Locate, in the data below, the line that contains "преступлениями против женщин и выходом Турции" and the line that contains "mulai stres, tinggal"; reproduce exactly those two lines and every line between them, nothing more.

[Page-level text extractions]
- - - - - - -

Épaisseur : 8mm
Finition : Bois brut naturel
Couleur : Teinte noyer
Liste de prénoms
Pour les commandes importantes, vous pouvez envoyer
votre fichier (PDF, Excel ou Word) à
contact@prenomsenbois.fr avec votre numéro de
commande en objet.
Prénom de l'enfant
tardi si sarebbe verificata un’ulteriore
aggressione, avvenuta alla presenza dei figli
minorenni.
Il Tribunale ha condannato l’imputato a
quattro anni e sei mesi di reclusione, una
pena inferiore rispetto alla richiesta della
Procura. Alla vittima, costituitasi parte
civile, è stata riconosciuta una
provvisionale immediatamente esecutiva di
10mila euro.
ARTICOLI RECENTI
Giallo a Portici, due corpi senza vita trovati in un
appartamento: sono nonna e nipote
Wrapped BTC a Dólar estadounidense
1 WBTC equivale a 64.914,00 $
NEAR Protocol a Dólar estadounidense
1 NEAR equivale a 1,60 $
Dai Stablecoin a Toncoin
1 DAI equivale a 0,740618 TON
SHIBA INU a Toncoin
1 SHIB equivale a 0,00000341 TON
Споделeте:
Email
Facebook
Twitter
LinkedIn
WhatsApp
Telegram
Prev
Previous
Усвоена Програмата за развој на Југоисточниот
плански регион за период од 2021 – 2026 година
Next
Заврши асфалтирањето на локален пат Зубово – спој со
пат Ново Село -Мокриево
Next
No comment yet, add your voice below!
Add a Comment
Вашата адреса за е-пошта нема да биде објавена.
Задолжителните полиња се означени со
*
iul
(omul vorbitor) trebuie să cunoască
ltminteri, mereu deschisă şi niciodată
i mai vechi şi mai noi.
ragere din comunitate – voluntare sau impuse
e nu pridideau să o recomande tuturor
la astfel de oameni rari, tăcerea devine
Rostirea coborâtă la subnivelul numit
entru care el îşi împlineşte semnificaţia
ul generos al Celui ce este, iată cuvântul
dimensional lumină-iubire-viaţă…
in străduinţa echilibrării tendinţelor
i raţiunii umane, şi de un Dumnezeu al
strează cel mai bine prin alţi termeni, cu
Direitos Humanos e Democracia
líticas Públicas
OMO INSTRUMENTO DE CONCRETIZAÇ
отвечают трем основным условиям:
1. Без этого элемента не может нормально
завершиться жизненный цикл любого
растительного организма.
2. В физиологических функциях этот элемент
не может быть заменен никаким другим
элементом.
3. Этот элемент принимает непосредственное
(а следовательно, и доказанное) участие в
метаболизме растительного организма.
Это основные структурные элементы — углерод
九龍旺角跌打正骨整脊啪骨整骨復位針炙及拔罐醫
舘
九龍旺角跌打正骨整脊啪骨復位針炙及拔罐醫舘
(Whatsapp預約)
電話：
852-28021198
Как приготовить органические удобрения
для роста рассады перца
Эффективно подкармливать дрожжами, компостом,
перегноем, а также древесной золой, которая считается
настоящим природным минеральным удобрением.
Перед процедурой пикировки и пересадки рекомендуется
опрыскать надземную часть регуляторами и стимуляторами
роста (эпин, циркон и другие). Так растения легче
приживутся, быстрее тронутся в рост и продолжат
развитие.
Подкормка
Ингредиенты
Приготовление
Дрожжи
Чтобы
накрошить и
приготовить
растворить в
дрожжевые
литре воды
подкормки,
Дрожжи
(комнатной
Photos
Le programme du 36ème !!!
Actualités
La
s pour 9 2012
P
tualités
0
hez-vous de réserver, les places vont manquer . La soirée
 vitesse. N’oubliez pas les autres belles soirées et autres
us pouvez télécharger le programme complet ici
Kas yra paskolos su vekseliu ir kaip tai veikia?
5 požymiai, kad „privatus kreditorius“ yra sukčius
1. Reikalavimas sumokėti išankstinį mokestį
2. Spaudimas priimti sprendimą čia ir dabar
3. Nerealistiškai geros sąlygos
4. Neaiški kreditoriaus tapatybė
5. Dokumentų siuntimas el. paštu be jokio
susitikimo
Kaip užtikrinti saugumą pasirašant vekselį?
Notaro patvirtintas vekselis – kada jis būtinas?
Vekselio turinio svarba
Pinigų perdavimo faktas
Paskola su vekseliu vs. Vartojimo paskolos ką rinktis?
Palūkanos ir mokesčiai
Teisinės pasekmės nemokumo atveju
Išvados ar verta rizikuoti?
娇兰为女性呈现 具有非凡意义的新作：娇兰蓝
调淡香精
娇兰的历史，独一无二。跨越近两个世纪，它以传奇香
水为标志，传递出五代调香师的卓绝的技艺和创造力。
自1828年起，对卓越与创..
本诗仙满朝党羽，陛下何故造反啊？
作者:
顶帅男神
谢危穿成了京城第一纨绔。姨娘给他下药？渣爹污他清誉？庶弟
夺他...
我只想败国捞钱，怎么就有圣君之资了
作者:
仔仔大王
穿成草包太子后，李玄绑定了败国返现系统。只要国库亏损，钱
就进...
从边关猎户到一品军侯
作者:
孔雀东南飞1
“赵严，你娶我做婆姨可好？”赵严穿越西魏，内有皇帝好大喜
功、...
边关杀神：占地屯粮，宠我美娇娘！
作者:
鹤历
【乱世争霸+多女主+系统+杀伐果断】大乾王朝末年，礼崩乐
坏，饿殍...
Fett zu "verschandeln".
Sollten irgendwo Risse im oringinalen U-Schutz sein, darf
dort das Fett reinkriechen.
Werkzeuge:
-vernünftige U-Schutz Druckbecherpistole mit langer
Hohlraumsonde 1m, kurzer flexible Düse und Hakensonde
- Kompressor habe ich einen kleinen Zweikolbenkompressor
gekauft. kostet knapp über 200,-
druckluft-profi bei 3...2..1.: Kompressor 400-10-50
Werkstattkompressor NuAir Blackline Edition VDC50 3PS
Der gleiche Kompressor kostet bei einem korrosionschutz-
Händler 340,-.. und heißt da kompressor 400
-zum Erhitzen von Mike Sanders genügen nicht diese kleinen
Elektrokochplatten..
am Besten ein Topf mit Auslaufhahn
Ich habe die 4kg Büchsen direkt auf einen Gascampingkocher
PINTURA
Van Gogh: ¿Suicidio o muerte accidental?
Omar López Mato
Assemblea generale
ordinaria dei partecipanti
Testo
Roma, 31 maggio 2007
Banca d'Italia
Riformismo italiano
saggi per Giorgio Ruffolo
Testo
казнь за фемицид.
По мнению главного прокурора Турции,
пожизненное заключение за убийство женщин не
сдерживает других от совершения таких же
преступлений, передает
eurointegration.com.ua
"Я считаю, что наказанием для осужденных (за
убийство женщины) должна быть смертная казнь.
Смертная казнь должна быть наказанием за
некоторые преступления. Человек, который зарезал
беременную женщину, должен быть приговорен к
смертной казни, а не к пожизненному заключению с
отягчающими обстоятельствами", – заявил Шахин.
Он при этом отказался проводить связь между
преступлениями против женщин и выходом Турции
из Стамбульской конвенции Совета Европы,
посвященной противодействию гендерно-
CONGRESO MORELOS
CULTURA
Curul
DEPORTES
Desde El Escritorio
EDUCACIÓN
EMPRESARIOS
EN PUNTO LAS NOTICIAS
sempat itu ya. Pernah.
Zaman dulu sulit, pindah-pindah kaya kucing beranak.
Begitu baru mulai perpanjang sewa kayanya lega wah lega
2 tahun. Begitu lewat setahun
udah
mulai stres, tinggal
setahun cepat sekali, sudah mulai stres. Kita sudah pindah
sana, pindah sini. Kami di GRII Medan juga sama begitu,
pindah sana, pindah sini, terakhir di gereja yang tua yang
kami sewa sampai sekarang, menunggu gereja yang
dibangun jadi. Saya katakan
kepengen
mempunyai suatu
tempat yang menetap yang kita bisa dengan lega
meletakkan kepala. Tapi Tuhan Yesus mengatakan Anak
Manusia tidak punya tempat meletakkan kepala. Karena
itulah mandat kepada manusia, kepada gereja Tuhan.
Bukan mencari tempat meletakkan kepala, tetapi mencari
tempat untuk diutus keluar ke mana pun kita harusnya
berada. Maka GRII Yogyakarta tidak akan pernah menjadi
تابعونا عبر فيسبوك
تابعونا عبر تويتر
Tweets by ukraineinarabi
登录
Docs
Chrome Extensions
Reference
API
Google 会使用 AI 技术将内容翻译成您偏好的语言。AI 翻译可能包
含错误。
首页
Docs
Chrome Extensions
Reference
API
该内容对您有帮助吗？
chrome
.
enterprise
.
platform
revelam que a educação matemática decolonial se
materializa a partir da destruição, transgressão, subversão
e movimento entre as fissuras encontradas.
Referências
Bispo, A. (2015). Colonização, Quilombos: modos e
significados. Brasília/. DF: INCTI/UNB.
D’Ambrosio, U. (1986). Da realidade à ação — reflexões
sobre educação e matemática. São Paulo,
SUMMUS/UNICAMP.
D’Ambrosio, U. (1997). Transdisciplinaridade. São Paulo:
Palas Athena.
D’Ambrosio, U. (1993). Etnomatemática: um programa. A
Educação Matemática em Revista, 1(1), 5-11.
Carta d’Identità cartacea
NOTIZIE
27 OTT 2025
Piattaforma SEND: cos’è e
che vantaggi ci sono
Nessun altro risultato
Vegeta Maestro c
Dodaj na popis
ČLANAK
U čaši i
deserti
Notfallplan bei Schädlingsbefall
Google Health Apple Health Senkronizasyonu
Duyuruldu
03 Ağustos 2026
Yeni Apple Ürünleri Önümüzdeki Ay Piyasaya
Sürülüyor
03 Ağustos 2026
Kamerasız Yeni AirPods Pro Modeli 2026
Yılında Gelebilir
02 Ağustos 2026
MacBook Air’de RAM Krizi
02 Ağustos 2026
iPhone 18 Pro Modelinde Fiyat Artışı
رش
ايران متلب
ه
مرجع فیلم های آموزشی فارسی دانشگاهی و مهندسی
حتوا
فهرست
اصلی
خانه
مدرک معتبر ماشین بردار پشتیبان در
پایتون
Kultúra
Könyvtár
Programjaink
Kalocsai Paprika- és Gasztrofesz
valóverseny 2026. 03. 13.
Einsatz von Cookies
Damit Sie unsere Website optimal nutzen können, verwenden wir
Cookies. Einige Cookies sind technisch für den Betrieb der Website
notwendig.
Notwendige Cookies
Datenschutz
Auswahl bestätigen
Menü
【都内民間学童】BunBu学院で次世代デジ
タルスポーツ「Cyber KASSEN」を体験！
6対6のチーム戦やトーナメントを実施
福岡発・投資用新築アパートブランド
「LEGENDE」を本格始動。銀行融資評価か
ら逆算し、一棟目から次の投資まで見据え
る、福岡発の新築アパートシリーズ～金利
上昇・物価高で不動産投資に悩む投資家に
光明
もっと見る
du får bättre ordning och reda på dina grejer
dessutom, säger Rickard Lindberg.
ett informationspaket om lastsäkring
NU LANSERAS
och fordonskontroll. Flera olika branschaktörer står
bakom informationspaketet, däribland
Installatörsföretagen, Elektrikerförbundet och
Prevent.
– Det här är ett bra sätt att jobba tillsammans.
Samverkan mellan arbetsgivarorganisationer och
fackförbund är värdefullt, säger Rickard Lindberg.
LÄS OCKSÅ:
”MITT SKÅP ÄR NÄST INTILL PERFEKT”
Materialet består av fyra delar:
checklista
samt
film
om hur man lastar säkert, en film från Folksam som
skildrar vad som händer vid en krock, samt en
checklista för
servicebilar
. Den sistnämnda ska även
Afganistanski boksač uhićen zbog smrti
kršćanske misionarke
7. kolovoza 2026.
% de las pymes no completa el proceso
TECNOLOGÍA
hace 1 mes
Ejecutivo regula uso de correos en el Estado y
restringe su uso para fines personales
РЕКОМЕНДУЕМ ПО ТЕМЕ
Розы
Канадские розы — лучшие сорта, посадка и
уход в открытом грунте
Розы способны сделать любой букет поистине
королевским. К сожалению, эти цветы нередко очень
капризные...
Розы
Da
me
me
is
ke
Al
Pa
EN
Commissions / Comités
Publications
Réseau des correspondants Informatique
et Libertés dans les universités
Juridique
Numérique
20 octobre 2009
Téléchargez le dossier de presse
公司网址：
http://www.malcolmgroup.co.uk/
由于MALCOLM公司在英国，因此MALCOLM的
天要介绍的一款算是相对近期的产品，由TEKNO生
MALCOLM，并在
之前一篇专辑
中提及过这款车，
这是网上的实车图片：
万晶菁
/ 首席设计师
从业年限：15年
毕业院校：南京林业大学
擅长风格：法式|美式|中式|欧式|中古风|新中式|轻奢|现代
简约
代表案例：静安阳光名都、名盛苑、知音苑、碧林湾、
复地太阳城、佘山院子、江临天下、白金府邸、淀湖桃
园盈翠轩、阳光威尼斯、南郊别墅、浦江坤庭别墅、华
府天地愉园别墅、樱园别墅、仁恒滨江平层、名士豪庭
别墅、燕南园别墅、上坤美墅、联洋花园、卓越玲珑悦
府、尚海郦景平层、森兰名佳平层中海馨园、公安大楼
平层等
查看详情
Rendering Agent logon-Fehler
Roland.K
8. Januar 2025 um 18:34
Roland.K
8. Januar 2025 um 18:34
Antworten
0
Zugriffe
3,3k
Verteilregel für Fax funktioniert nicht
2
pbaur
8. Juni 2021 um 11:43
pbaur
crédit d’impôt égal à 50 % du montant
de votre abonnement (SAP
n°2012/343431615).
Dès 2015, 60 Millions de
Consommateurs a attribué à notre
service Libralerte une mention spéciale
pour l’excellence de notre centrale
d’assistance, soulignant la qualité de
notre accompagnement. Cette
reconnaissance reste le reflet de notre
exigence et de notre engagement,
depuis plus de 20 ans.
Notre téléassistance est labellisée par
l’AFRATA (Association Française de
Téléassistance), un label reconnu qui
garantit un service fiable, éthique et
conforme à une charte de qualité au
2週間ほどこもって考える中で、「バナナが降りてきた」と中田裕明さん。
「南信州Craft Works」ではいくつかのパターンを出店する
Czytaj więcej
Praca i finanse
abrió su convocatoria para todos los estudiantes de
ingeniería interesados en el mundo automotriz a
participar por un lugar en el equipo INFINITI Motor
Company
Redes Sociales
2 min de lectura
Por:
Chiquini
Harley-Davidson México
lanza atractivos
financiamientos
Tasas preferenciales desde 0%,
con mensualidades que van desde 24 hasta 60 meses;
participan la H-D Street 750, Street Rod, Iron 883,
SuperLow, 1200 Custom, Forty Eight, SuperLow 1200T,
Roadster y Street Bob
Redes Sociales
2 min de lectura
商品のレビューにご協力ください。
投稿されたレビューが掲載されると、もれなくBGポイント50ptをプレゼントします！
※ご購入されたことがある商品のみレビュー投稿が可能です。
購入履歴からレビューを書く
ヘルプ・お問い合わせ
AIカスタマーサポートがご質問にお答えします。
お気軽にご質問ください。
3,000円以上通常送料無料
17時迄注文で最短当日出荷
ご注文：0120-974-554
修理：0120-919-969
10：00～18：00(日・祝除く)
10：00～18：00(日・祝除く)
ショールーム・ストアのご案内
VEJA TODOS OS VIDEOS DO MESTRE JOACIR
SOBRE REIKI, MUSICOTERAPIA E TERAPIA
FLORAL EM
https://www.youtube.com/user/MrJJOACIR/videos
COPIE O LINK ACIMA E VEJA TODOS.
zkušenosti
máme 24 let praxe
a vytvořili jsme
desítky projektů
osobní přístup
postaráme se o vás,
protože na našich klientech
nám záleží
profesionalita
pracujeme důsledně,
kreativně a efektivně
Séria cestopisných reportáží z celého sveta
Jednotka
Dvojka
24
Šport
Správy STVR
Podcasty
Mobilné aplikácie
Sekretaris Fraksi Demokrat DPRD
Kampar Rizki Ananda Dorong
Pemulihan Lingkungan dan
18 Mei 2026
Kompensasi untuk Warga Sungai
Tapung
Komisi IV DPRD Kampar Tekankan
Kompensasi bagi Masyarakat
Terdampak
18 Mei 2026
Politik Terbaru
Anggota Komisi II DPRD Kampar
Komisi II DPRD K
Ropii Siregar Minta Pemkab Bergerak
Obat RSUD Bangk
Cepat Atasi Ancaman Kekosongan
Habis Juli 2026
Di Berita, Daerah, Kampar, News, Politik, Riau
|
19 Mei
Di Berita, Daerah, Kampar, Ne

- - - - - - -

THE ANSWER:
преступлениями против женщин и выходом Турции
из Стамбульской конвенции Совета Европы,
посвященной противодействию гендерно-
CONGRESO MORELOS
CULTURA
Curul
DEPORTES
Desde El Escritorio
EDUCACIÓN
EMPRESARIOS
EN PUNTO LAS NOTICIAS
sempat itu ya. Pernah.
Zaman dulu sulit, pindah-pindah kaya kucing beranak.
Begitu baru mulai perpanjang sewa kayanya lega wah lega
2 tahun. Begitu lewat setahun
udah
mulai stres, tinggal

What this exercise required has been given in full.